FUNERAL MOUNTAINS

 

The southern end of the Funeral Mountains, between Death Valley and Death Valley Junction in southeastern California, is accessed by walking on a large alluvial fan (fanglomerate) northward from Rt. 190.  The succession in this region consists of Proterozoic to Mississippian marine sedimentary rocks, overlain by Cenozoic nonmarine sedimentary rocks.

 

Above: Bat Mountain, at the southern end of the Funeral Mts.  The Paleozoic section here is made up of Devonian-Mississippian sandstones & limestones.  Looking ~N.

 

Above: “11240 Peak”, consisting of dark reddish-colored conglomerates of the Amargosa Valley Formation (Oligocene-Miocene, ~20-25 my).  Looking NE.

 

Above: Geologists looking at the Tin Mountain Limestone (Kinderhookian Stage, lower Lower Mississippian) exposed on the western face of a small ridge just southeast of Bat Mountain (see map).  Looking ~S.

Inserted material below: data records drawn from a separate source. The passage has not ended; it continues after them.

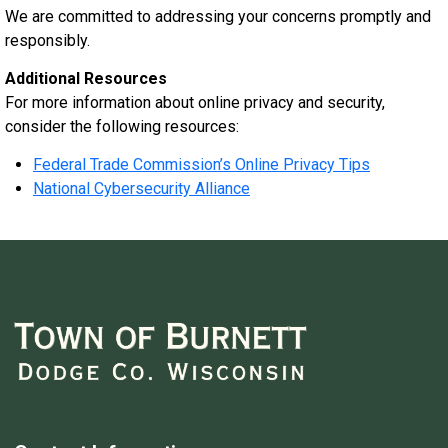
We are committed to addressing your concerns promptly and
responsibly.
Additional Resources
For more information about online privacy and security,
consider the following resources:
Federal Trade Commission’s Online Privacy Tips
National Cybersecurity Alliance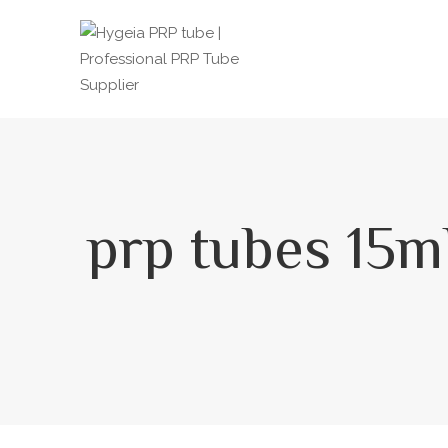
prp tubes 15m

What are the geologists looking at?  See pic below.

 

Above: Large mudmound (bioherm) in the Tin Mountain Limestone.  Much of the Tin Mountain Limestone here consists of crinoidal limestones.

 

Above: Southern end of Bat Mountain, including “Hill 2997” (small bump at left-center), with Kinderhookian limestones of the Tin Mountain Ls.  Looking ~W.

 

Above: Geologist climbing a steep limestone cliff in the southern Funeral Mountains, collecting samples intended for isotope analysis.  This is the lower Tin Mountain Limestone (unit t2 of McAllister, 1974, USGS Bulletin 1386) (Kinderhookian Stage, lower Lower Mississippian).